IHS Technology has rated South Africa as the world’s most attractive emerging PV market, followed by Thailand, Turkey, Romania and Mexico.
South Africa has occupied the top spot with 66 out of 100 in the IHS Emerging PV Markets Attractiveness Index for the fourth quarter of 2013.
The country topped the chart due to its goal to add 8.4GW of solar PV capacity by 2030, complemented by its success in the latest tendering process of the national renewable energy programme.
Thailand was rated the second most emerging market with a score of 49, down 17 points compared to the first attractive market thanks to its adder scheme, which required the government to pay feed-in premiums to solar producers.

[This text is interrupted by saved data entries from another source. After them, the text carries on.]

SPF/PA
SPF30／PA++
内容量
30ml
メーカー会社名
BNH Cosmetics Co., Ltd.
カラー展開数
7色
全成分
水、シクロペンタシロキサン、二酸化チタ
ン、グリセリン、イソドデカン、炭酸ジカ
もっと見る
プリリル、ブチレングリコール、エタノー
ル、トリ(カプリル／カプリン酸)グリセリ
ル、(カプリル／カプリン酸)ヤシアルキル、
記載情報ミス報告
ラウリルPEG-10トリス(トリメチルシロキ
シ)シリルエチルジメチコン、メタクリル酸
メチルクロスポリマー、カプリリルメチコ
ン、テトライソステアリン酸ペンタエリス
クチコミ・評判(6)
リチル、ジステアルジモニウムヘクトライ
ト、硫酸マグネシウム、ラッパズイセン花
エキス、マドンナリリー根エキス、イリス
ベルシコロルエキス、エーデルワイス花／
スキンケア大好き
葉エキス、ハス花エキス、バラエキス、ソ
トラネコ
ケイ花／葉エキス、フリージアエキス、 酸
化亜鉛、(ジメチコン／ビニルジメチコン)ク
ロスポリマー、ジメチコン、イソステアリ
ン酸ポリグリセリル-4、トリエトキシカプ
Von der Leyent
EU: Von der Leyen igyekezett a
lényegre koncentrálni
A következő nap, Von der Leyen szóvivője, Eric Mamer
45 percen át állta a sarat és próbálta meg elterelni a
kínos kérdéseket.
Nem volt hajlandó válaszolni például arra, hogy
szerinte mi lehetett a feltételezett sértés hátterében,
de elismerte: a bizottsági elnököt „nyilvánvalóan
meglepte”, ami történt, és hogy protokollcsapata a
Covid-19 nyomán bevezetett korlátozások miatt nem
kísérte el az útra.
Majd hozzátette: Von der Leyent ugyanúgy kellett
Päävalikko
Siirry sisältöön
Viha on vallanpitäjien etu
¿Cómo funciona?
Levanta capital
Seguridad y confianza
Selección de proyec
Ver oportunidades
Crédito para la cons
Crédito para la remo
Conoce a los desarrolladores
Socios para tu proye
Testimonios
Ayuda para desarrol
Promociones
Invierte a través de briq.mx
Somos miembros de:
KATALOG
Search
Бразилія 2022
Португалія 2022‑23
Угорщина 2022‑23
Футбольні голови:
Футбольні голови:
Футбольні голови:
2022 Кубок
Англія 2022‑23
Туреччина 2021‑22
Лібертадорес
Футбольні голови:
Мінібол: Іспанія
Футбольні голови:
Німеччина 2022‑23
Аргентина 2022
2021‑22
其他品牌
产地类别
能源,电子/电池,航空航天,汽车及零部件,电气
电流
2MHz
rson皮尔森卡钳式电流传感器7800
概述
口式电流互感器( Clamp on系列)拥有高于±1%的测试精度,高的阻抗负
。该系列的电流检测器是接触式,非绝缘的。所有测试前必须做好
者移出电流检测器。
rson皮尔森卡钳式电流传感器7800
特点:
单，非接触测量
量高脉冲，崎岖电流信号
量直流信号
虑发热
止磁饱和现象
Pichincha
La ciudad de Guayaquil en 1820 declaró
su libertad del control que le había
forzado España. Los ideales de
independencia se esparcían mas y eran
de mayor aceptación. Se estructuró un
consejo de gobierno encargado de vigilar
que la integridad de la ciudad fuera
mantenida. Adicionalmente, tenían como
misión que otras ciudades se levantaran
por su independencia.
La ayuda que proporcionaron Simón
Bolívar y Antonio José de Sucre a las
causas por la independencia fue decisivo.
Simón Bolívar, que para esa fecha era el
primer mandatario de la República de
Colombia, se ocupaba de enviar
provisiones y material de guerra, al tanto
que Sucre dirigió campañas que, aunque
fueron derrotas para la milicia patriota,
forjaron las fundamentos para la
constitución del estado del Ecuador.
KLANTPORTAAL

But the scheme has been replaced with a rooftop feed-in tariff that could push the country’s market into jeopardy of becoming less attractive to PV investors.
Some conditions including rising power demand and prices as well as relatively low country risk and established PV incentives have positioned Turkey as one of the emerging markets.
Turkey has a very low solar power installation base with just 3MW connected and 150MW proposed at the start of 2013 and projects larger than 1MW are awaiting 600MW of tenders. The relative immaturity of PV pipeline impedes the growth.
Romania with a score of 43 was ranked fourth and Mexico with 42 was the fifth among the most attractive emerging PV markets globally.
IHS senior PV analyst Josefin Berg said, "Permitting and grid connection contracts remain the main bottleneck in 2014."
IHS has rated the countries based on a quarterly assessment by taking into account 17 parameters within the mentioned four key areas, which are weighted to reflect their relative importance toward PV deployment, with profitability, as determined by power prices and the pull of incentive schemes.